The new law, which came into effect on 10 January, limits internet access to those, such as officially recognised businesses and government offices, with special telephone accounts payable in US dollars. This prevents ordinary Cuban people from accessing the service.

“Amnesty International fears that the new measures are intended to prevent human rights monitoring by restricting the flow of information out of Cuba,” the organisation said.

“The Cuban authorities must do away with illegitimate curbs on freedom of expression and information, and must bring their legislation into line with international human rights standards once and for all,” Amnesty International concluded.

Background Information
The vast majority of Cuba’s media are state-owned and -controlled. Cubans’ access to foreign media is limited. However, Cuban government sources have reportedly indicated that they believe up to 40,000 Cubans have unofficial access to the internet.

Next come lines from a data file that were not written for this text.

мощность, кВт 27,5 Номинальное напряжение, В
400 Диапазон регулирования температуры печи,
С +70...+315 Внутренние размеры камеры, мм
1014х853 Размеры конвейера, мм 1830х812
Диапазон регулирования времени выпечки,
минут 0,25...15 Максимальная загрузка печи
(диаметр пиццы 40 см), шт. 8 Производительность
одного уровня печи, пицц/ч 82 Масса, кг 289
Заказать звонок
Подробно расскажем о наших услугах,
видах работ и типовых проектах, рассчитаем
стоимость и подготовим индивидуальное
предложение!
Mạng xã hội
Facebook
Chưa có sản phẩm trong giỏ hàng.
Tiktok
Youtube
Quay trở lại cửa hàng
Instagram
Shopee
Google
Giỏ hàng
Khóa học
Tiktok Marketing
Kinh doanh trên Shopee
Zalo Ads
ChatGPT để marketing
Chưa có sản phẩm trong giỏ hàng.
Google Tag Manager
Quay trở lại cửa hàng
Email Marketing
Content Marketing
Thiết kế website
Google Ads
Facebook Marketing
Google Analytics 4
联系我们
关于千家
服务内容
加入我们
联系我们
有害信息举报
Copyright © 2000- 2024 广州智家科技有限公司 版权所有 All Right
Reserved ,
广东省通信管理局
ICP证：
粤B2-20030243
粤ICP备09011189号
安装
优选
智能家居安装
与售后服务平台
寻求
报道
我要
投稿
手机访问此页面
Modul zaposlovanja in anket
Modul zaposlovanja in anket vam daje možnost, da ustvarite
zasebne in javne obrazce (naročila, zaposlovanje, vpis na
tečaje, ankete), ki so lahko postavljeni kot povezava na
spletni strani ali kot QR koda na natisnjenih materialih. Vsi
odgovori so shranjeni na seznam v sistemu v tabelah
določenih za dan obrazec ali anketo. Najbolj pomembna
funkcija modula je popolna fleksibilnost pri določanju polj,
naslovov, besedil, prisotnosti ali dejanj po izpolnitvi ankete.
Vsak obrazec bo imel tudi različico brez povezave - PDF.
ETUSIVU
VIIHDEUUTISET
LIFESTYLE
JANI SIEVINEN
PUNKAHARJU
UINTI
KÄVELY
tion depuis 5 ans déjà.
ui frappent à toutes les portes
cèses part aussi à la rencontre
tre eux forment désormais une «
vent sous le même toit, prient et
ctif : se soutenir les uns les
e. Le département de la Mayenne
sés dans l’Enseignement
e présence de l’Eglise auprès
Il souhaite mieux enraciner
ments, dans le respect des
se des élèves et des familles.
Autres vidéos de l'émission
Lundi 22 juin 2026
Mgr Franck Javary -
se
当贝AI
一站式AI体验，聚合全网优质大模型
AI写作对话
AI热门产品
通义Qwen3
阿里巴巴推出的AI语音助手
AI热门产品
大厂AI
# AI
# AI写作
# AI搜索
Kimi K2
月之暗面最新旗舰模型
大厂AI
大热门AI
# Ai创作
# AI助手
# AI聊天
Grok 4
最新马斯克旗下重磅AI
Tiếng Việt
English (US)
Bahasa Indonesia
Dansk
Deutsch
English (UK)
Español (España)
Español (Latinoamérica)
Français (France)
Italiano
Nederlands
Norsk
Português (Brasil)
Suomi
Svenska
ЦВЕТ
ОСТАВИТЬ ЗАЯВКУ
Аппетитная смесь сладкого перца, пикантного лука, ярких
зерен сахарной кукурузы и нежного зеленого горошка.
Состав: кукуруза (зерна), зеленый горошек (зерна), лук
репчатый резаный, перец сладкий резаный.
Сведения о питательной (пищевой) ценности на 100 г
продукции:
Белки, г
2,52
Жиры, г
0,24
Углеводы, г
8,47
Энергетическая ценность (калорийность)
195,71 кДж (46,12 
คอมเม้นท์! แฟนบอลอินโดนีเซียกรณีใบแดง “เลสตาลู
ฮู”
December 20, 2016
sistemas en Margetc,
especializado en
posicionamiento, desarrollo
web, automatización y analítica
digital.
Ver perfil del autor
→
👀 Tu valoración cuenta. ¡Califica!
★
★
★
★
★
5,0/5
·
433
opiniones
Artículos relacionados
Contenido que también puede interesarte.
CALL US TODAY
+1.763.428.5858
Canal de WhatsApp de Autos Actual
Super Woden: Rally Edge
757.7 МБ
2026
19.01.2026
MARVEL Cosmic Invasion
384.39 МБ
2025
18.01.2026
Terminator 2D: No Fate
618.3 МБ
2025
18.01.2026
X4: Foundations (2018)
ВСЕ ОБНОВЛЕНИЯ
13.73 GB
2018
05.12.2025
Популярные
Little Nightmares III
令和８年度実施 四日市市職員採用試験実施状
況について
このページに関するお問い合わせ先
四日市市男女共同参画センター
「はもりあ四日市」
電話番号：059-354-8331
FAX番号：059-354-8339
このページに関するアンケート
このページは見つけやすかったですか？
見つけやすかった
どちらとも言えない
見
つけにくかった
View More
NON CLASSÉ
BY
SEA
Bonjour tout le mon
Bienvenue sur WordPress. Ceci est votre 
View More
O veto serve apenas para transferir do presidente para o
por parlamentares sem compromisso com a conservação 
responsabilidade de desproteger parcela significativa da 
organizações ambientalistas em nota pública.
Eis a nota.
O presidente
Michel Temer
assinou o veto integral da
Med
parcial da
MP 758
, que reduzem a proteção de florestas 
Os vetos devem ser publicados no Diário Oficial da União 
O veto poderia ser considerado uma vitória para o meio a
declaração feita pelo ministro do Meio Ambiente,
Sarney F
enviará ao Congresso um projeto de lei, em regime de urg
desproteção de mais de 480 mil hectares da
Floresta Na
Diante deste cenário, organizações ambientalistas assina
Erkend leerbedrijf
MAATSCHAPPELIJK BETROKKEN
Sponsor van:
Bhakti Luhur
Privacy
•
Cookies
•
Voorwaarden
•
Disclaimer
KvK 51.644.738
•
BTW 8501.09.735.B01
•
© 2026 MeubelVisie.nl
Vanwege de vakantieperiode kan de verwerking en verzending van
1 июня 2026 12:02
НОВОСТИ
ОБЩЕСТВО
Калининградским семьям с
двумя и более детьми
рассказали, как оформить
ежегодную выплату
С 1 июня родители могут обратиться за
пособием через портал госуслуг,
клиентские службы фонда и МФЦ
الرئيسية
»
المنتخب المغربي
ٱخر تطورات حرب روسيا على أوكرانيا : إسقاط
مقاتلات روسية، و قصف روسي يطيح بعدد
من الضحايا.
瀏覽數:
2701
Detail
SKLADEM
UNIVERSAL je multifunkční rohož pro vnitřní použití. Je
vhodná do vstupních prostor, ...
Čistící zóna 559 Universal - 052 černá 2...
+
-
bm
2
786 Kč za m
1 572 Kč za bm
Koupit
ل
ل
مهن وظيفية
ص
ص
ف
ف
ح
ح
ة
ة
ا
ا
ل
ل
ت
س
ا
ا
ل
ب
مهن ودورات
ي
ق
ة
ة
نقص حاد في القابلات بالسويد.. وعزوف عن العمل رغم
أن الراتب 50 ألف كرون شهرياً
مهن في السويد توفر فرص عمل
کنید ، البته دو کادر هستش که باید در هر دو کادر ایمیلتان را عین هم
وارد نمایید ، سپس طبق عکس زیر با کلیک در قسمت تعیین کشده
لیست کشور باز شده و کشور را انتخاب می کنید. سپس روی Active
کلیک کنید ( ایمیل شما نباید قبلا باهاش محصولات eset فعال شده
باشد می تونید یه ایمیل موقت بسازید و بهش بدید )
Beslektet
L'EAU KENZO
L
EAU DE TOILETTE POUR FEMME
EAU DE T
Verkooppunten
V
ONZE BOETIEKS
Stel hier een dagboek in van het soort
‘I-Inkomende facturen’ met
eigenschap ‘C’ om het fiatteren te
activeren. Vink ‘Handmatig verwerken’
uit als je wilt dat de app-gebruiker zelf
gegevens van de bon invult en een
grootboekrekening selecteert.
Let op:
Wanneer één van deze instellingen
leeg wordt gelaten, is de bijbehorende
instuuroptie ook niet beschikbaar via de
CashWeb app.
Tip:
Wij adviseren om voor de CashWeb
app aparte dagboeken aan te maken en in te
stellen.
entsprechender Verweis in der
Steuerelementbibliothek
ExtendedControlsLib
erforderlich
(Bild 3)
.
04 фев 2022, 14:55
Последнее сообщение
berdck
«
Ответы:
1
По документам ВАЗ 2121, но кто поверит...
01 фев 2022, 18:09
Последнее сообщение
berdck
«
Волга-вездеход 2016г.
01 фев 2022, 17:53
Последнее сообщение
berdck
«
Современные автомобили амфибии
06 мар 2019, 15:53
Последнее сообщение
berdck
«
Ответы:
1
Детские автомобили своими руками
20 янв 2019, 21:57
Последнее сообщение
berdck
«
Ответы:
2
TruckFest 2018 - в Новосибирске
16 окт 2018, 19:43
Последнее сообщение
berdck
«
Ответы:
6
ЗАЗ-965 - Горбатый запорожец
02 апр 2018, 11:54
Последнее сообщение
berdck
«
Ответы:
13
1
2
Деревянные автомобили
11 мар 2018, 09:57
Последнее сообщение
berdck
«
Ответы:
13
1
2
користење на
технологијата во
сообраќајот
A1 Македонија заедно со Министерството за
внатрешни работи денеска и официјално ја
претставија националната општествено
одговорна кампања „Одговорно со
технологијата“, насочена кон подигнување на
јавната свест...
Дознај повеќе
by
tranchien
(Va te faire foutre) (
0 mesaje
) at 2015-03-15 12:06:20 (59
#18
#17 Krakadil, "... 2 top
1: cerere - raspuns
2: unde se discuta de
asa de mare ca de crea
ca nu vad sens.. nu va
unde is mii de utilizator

The Universal Declaration of Human Rights, in its article 19, guarantees the right to freedom of opinion and expression, including the freedom to “seek, receive and impart information and ideas through any media and regardless of frontiers”. These rights have been further codified and protected in standards such as the International Covenant on Civil and Political Rights (ICCPR), the UN Siracusa Principles on the Limitation and Derogation of Provisions in the ICCPR (1985) and the Johannesburg Principles on National Security, Freedom of Expression and Access to Information (1996).

Amnesty International is currently campaigning for the immediate and unconditional release of 84 prisoners of conscience in Cuba, incarcerated for the peaceful exercise of fundamental freedoms.